**** Data to examine

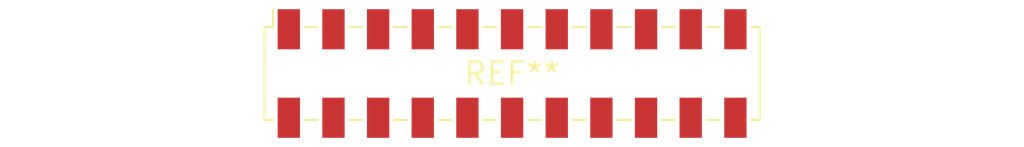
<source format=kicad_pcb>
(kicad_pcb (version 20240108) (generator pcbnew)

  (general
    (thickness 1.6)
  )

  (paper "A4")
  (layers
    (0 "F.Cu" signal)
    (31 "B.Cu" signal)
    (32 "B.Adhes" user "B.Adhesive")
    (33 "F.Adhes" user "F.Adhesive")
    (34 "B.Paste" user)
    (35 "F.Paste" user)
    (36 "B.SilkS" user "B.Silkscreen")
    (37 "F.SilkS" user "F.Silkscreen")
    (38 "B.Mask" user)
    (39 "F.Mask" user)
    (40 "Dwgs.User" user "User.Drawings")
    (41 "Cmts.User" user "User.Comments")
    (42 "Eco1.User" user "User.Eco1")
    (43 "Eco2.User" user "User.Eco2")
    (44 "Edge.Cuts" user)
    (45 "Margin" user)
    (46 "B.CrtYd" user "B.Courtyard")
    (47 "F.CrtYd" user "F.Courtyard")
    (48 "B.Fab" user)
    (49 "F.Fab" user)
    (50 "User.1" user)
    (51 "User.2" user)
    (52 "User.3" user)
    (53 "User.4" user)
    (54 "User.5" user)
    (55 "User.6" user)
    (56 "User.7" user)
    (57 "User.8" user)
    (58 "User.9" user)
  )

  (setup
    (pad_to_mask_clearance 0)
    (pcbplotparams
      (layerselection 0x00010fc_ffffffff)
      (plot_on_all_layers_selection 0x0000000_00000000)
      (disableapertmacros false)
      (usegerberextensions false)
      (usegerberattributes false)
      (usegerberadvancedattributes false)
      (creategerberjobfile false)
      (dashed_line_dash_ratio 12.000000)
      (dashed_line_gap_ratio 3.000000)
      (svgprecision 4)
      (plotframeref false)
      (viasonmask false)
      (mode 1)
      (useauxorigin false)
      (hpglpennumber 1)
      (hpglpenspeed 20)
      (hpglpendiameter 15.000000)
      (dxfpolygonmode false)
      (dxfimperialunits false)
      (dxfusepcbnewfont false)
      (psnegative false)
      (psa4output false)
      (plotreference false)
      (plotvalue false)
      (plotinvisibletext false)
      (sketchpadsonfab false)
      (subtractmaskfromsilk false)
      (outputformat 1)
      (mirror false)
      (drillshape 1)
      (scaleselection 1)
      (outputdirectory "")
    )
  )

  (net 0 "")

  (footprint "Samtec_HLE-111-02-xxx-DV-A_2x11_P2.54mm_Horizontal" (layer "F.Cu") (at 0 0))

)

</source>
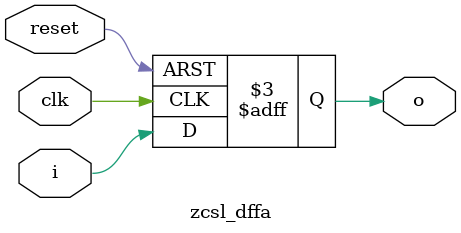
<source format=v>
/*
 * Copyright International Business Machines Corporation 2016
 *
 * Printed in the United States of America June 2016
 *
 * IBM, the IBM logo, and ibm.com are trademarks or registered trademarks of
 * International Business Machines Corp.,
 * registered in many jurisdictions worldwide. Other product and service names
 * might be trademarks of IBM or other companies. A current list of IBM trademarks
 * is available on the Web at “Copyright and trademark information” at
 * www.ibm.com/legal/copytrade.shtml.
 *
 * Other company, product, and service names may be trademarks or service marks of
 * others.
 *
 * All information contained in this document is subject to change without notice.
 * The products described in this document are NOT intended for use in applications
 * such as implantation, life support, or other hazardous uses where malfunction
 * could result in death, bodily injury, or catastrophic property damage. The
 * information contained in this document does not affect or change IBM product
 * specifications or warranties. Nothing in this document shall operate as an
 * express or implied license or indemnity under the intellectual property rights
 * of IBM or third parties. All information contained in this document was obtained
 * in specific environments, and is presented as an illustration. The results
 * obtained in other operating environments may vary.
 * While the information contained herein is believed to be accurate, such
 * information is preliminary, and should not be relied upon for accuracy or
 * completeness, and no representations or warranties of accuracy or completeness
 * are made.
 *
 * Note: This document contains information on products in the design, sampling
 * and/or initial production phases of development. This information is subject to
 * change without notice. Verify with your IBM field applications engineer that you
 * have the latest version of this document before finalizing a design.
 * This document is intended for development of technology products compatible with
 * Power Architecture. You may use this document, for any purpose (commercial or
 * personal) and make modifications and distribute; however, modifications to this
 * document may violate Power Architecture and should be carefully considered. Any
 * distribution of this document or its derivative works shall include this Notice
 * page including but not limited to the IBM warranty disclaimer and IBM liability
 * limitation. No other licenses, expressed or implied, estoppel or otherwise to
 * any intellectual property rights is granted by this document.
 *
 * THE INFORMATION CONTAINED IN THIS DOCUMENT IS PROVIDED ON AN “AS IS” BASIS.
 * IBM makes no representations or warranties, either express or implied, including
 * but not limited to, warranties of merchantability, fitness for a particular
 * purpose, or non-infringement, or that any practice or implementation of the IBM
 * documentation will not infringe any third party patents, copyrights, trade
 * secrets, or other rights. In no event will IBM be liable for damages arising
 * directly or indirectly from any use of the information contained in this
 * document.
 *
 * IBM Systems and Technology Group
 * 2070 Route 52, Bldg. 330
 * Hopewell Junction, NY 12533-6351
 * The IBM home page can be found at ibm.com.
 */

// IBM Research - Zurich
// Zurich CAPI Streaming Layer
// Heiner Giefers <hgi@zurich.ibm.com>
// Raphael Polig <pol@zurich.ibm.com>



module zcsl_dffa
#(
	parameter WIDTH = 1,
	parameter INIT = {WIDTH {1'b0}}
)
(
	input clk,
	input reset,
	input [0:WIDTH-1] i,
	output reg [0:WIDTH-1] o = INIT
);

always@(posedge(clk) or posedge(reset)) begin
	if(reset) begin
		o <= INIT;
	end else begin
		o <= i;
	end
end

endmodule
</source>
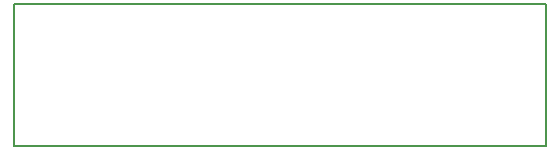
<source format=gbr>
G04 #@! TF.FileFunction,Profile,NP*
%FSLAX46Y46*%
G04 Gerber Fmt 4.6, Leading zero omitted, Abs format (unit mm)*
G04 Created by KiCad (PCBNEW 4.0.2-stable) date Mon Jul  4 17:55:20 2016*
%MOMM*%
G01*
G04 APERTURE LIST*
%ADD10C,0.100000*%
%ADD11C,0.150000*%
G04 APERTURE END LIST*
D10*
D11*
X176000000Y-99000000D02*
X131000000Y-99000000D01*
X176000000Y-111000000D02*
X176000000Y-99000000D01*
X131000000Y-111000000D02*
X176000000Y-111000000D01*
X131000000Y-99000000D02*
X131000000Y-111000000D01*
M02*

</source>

********
**** Data to examine

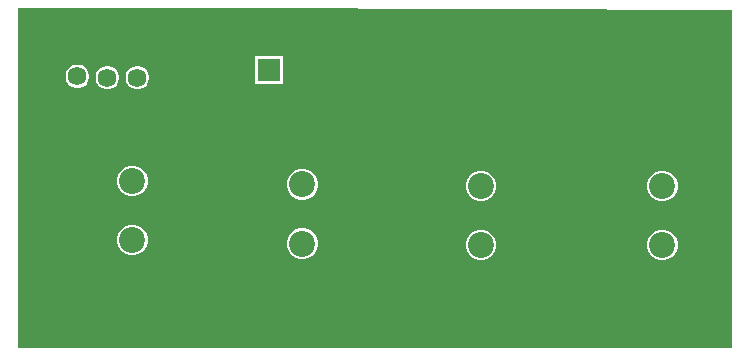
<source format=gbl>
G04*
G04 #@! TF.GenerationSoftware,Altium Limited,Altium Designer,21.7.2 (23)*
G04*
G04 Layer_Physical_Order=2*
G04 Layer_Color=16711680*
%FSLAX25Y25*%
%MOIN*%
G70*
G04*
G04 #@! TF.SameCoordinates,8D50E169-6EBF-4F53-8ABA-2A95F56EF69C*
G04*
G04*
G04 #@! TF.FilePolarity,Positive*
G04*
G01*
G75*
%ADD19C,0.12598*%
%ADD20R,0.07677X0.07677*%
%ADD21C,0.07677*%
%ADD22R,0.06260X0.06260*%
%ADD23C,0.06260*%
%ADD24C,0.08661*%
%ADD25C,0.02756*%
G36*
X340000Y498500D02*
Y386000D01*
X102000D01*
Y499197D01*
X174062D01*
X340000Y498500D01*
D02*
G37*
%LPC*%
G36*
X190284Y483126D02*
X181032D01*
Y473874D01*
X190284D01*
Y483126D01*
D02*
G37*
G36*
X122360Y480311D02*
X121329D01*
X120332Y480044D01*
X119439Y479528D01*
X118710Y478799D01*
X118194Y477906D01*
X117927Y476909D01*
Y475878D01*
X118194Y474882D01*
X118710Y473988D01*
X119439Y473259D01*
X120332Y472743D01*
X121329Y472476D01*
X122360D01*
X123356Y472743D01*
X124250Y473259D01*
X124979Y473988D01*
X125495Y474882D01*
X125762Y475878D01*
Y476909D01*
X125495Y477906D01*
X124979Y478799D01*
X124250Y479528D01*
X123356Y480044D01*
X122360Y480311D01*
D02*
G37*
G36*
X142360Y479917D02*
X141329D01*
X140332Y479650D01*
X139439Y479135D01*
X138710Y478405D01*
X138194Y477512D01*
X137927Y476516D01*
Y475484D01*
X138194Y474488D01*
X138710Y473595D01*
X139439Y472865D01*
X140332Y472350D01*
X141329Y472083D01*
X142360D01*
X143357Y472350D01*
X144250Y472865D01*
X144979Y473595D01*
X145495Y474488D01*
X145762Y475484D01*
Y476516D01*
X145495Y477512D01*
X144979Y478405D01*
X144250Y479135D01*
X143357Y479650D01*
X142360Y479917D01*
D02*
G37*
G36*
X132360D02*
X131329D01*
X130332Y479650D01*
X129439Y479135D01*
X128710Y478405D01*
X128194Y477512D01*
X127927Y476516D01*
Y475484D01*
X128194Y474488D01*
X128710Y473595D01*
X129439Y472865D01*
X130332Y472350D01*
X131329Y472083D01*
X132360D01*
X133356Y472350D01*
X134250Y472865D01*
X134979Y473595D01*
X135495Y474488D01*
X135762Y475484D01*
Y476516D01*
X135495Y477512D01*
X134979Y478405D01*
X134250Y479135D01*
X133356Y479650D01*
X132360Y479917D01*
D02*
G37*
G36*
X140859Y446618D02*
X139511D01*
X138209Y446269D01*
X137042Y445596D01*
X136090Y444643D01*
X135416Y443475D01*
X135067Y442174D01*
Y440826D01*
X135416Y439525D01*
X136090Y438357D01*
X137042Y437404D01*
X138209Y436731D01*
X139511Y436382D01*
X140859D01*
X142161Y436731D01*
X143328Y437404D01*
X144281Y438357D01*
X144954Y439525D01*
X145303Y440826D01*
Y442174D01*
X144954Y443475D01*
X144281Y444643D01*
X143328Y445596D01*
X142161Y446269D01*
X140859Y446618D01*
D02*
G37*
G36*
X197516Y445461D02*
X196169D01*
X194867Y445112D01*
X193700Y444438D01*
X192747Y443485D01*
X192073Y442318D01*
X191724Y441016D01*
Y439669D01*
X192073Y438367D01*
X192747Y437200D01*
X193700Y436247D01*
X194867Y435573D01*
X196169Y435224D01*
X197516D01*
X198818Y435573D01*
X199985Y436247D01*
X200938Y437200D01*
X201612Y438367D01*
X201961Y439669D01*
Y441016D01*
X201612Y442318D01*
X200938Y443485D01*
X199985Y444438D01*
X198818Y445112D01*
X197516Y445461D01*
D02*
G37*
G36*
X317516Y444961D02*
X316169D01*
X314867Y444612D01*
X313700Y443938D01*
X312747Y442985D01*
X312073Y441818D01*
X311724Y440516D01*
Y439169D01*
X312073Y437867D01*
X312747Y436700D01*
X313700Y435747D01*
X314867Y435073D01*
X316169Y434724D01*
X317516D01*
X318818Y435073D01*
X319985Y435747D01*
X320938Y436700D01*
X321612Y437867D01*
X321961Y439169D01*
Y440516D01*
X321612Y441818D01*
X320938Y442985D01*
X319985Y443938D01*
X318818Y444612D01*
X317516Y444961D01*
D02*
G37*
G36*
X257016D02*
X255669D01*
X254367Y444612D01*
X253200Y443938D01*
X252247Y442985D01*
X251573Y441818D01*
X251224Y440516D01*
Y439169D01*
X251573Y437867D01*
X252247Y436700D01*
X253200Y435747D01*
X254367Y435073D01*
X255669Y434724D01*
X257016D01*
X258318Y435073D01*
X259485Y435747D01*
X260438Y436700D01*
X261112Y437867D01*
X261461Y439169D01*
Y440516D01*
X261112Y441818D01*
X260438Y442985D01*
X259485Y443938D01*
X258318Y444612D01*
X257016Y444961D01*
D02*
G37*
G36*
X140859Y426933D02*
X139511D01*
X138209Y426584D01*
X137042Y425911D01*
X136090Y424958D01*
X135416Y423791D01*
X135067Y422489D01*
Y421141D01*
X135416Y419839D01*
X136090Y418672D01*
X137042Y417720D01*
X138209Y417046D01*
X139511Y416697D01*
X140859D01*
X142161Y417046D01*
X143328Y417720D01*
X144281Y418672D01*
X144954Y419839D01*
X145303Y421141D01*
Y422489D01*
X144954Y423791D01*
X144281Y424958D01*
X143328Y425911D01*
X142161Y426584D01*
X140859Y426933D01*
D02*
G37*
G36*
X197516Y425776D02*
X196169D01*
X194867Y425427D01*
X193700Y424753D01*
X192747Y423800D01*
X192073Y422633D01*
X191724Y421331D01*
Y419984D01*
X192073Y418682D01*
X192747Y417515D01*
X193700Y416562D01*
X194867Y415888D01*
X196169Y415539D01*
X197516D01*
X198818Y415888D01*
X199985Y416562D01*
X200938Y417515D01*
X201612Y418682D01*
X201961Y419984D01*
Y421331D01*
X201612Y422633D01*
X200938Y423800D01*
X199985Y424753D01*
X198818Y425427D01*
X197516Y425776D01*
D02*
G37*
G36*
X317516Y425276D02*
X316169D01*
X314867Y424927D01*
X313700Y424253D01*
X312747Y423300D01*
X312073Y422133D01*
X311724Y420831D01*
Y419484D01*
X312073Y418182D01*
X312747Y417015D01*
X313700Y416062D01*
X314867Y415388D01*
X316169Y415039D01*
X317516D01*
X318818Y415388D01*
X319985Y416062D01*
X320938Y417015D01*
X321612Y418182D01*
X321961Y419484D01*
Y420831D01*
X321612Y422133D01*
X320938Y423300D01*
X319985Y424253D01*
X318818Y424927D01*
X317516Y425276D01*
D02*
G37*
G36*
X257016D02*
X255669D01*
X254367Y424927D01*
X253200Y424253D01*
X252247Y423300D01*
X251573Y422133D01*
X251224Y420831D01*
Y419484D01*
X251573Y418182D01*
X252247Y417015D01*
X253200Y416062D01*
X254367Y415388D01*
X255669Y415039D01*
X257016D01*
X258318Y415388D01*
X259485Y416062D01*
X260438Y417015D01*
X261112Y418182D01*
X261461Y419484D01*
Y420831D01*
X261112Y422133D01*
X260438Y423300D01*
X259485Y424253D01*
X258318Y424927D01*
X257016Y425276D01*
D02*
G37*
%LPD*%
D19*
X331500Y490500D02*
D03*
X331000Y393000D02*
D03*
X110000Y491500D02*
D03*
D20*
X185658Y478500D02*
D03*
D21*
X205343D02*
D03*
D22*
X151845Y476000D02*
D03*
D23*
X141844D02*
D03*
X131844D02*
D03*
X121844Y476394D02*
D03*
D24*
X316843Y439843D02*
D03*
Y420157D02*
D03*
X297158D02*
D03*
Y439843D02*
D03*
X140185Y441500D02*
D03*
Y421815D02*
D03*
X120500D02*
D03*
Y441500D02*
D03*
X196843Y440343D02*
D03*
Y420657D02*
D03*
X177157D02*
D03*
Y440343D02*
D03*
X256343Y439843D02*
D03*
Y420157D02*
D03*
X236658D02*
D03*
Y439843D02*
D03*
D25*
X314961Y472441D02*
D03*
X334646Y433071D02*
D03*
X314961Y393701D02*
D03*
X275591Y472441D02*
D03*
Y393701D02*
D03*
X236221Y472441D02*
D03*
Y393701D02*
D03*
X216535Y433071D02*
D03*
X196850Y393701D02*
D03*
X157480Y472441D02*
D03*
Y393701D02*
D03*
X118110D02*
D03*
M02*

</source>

********
**** Data to examine

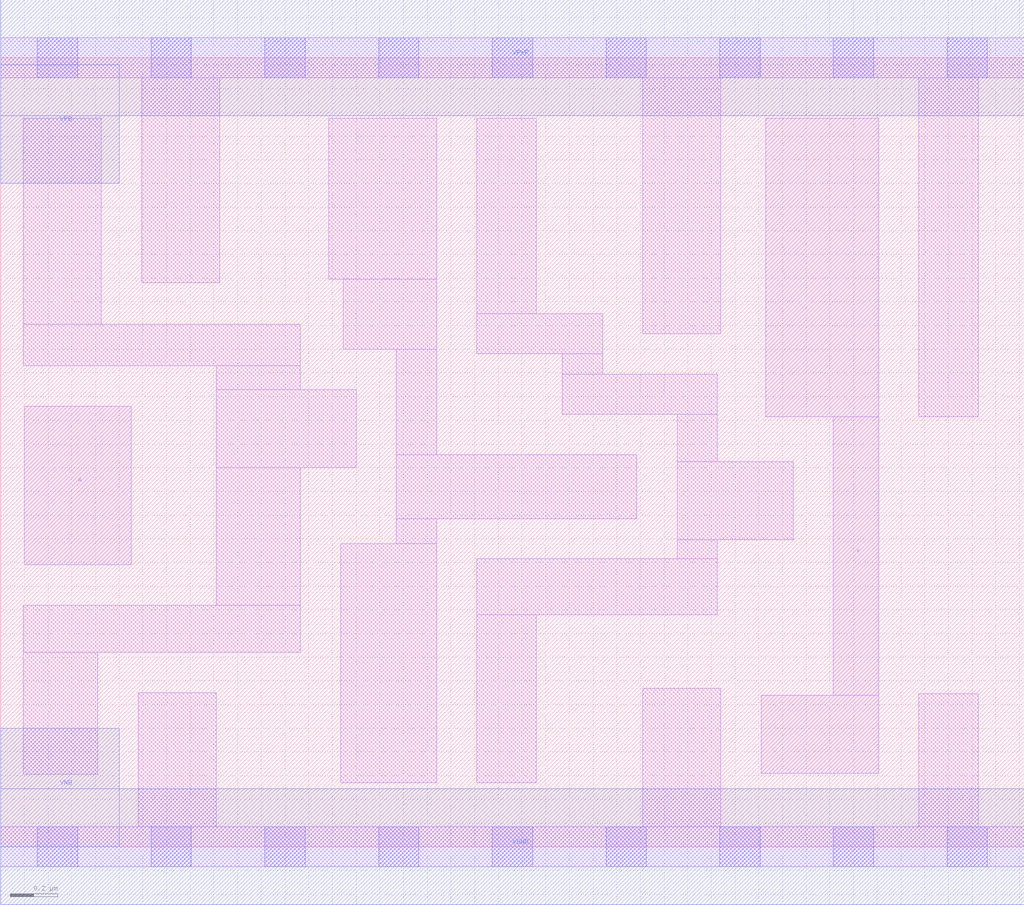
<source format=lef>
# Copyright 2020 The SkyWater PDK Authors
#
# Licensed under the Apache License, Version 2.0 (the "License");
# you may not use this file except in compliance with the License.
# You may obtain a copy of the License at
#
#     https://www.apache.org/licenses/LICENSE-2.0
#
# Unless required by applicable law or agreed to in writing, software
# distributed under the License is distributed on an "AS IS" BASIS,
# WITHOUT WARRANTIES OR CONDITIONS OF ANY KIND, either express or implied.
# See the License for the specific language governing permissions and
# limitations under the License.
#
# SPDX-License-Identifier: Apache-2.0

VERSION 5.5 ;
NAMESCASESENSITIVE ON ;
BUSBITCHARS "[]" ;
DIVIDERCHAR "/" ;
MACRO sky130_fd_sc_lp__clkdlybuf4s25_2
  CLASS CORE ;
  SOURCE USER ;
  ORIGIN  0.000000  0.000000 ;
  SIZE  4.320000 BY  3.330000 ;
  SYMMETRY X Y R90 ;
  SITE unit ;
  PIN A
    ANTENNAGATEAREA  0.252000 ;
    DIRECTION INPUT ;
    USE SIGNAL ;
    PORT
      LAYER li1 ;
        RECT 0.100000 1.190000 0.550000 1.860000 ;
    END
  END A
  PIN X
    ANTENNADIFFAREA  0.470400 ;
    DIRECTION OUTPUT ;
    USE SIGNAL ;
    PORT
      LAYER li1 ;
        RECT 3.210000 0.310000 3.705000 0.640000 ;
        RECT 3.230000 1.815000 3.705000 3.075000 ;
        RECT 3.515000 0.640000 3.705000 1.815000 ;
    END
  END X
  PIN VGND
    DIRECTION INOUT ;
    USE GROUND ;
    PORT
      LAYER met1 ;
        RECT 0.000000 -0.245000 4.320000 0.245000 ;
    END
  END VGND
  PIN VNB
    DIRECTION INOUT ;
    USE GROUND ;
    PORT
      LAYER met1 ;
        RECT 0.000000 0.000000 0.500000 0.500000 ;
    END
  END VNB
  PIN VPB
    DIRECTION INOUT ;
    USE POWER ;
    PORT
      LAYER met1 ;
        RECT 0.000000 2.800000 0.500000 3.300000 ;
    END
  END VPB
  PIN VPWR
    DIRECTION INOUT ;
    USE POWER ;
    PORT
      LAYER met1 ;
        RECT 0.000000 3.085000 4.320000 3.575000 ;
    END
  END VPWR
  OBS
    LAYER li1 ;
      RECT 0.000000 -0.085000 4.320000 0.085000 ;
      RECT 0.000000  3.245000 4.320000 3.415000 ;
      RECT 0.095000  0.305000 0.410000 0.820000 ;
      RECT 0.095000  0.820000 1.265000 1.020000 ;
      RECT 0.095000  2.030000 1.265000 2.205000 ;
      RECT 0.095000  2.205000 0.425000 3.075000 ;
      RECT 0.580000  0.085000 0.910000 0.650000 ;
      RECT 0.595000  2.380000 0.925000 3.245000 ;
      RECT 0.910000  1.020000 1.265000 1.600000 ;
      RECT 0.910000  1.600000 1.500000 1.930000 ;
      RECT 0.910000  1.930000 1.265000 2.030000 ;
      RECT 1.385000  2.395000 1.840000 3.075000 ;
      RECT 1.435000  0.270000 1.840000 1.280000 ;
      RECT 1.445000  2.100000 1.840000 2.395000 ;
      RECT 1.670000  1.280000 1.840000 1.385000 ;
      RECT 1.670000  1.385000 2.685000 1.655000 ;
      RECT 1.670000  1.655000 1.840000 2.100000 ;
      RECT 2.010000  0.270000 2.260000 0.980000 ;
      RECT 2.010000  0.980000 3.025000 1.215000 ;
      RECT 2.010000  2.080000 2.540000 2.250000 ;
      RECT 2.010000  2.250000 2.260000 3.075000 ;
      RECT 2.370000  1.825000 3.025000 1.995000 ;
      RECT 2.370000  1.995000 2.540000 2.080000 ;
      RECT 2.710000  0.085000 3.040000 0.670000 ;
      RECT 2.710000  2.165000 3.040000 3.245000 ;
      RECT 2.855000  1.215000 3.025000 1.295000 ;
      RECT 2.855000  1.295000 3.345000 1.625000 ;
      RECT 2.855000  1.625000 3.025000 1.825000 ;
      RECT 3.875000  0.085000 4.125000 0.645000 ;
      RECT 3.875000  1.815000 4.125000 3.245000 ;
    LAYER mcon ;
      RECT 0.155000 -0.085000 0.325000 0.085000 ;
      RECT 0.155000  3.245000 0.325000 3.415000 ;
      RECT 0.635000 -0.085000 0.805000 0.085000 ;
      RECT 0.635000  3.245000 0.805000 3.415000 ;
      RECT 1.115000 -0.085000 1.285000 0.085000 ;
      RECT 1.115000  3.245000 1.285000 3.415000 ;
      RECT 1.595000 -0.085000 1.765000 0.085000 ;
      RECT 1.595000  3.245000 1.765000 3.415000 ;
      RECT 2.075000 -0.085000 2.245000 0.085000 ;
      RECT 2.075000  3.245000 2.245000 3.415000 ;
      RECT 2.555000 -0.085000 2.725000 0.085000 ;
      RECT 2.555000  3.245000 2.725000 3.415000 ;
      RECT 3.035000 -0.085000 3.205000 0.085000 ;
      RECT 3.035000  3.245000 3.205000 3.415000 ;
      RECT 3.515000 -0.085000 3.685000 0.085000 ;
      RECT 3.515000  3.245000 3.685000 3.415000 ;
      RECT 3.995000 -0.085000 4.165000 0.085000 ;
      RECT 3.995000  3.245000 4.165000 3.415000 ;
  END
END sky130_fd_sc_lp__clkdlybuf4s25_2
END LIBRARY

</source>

********

Only the number of lines in the data that hold "will" should be stated.

2